A generation of leaders who entered office not as stewards of democracy, but as near-monarchs cloaked in republican legitimacy.
The Dissolution Playbook: Deflecting Blame, Not Solving Crises
Over the decades, the power to dissolve governments has been repeatedly weaponized – not to restore democratic order, but to deflect blame. When crises mount, presidents across Francophone Africa – from Senegal to the Democratic Republic of Congo – have sacked cabinets, reset political clocks, and offered ritual apologies, all while shielding themselves from accountability.
The message is clear: “The government failed, not me.”
Madagascar’s current turmoil exemplifies this pattern. Faced with mass protests led by a disillusioned youth – inspired by recent uprisings in Kenya and Nepal – and a security crackdown that has left at least two dozen dead, President Rajoelina’s response was swift and symbolic.
First, he dismissed the energy minister over the crippling power outages. Then, in a calculated move, he dissolved the entire government.

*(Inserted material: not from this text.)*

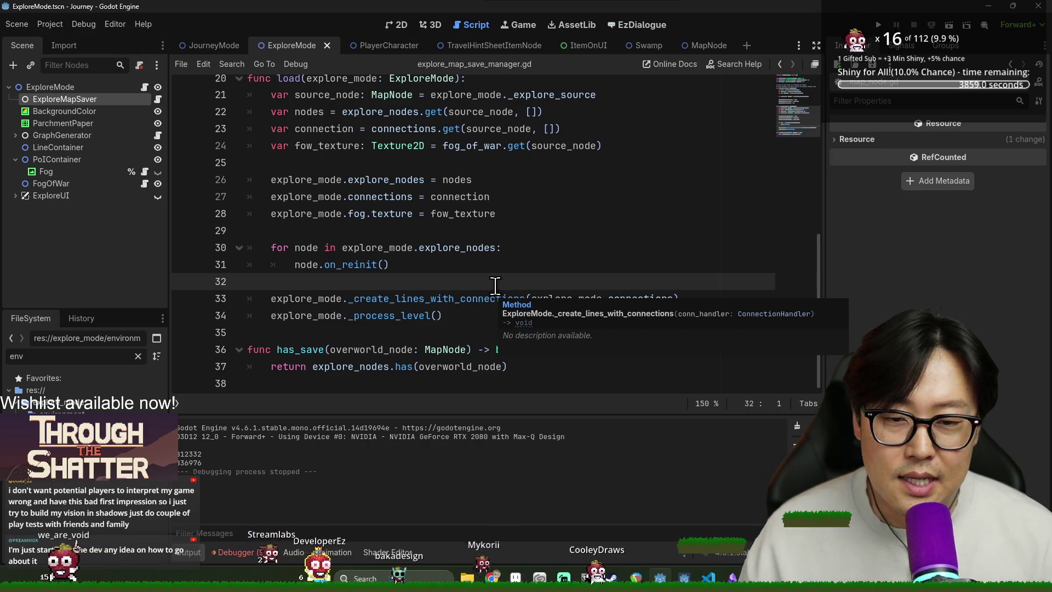
Step: Check the _create_lines_with_connections tooltip, then bring up the 'godot engine documentation' Google results
mouse_move(490, 289)
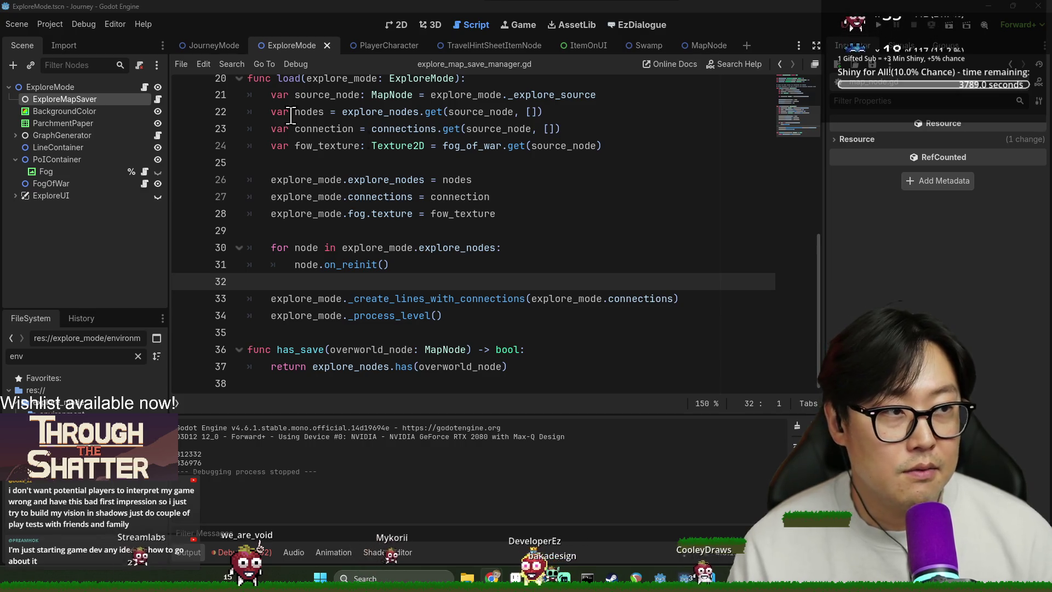
key("alt+Tab")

Technically, under Madagascar’s semi-presidential system, the president is not part of the Council of Ministers. This legal fiction allows Rajoelina to position himself as an arbiter above the fray, lamenting his ministers’ shortcomings while evading responsibility for the very policies enacted under his watch.
“We acknowledge and apologize if members of the government have not fulfilled the tasks assigned to them,” he declared – a statement that rings hollow to citizens whose taps run dry and whose lights stay off.
A Colonial Inheritance That Won’t Fade
This recurring cycle – crisis, cabinet purge, temporary calm – does little to address the root causes of instability: weak institutions, elite capture, and a democratic deficit rooted in colonial design.
Until Francophone African nations confront and reform these inherited power structures, presidential dissolutions will remain not solutions, but symptoms of a deeper malaise.
The people of Madagascar aren’t just demanding electricity or clean water. They are demanding accountability – and a break from a colonial legacy that still dictates who holds power, and who pays the price.
Fidel Amakye Owusu is an International Relations and Security Analyst. He is an Associate at the Conflict Research Consortium for Africa and has previously hosted an International Affairs program with the Ghana Broadcasting Corporation (GBC). He is passionate about Diplomacy and realizing Africa’s global potential and how the continent should be viewed as part of the global collective.